Consider a multi-class labelling problem, where the labels can take values in $[k]$, and a predictor predicts a distribution over the labels. In this work, we study the following foundational question: Are there notions of multi-class calibration that give strong guarantees of meaningful predictions and can be achieved in time and sample complexities polynomial in $k$? Prior notions of calibration exhibit a tradeoff between computational efficiency and expressivity: they either suffer from having sample complexity exponential in $k$, or needing to solve computationally intractable problems, or give rather weak guarantees. Our main contribution is a notion of calibration that achieves all these desiderata: we formulate a robust notion of projected smooth calibration for multi-class predictions, and give new recalibration algorithms for efficiently calibrating predictors under this definition with complexity polynomial in $k$. Projected smooth calibration gives strong guarantees for all downstream decision makers who want to use the predictor for binary classification problems of the form: does the label belong to a subset $T \subseteq [k]$: e.g. is this an image of an animal? It ensures that the probabilities predicted by summing the probabilities assigned to labels in $T$ are close to some perfectly calibrated binary predictor for that task. We also show that natural strengthenings of our definition are computationally hard to achieve: they run into information theoretic barriers or computational intractability. Underlying both our upper and lower bounds is a tight connection that we prove between multi-class calibration and the well-studied problem of agnostic learning in the (standard) binary prediction setting.

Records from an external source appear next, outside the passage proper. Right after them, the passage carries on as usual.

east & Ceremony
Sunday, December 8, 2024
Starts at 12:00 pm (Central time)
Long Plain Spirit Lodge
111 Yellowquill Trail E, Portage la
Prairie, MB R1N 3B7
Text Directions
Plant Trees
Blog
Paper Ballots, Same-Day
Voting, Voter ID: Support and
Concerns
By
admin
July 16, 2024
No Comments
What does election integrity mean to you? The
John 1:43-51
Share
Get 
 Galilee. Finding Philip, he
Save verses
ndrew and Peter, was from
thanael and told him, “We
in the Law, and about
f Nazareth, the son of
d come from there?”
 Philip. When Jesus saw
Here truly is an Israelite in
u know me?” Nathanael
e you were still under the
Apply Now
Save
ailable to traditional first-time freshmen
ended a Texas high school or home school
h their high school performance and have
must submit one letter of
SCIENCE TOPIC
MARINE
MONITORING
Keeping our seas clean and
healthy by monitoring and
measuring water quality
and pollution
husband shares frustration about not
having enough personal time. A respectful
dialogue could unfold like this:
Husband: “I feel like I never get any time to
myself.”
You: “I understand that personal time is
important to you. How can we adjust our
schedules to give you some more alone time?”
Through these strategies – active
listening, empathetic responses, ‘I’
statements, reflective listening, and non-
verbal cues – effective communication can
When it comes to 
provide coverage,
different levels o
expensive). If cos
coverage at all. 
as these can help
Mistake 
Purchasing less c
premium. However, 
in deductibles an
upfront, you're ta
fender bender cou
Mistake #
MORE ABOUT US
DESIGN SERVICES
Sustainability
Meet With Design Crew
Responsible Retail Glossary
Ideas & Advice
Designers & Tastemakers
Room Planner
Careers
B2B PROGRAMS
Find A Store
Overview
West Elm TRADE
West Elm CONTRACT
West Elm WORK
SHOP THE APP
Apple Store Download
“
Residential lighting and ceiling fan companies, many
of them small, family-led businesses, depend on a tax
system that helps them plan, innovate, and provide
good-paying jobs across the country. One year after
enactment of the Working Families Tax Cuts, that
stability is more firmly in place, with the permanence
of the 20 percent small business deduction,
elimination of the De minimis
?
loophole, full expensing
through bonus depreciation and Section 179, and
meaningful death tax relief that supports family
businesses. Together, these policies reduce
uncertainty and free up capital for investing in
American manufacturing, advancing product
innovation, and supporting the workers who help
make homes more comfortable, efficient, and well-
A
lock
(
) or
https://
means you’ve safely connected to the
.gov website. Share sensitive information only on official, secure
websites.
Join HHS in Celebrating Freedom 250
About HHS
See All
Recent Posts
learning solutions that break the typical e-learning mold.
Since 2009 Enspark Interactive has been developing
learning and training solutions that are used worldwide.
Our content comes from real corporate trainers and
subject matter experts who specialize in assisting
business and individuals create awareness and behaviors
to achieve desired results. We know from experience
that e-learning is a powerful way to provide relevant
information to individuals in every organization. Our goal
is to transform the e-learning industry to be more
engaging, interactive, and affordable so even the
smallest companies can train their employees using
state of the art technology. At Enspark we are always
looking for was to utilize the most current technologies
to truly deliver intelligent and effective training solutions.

翻译：考虑一个多类标注问题，其中标签取值于$[k]$，预测器输出标签上的一个概率分布。本文研究以下基础性问题：是否存在一类多类校准概念，既能提供有意义的预测保证，又能在时间和样本复杂度上实现$k$的多项式级别？现有校准概念在计算效率与表达能力之间存在权衡：它们要么需要$k$的指数级样本复杂度，要么需解决计算难解问题，要么仅能提供较弱的保证。我们的主要贡献是提出一种同时满足所有需求的校准概念：我们为多类预测构建了鲁棒的投影平滑校准概念，并给出在此定义下高效校准预测器的新算法，其复杂度为$k$的多项式。投影平滑校准为所有下游决策者提供了强保证——这些决策者希望将预测器用于形式为“标签是否属于子集$T \subseteq [k]$”的二分类问题（例如：这是否为动物图像？）。该概念确保通过对$T$中标签的预测概率求和所得的概率，与针对该任务的某个完美校准二分类预测器的输出概率相近。我们还证明，对本定义的自然强化在计算上是难以实现的：它们会遭遇信息论障碍或计算不可行性问题。我们上界与下界证明的共同基础，是所建立的多类校准与（标准）二分类设定中充分研究的不可知学习问题之间的紧密联系。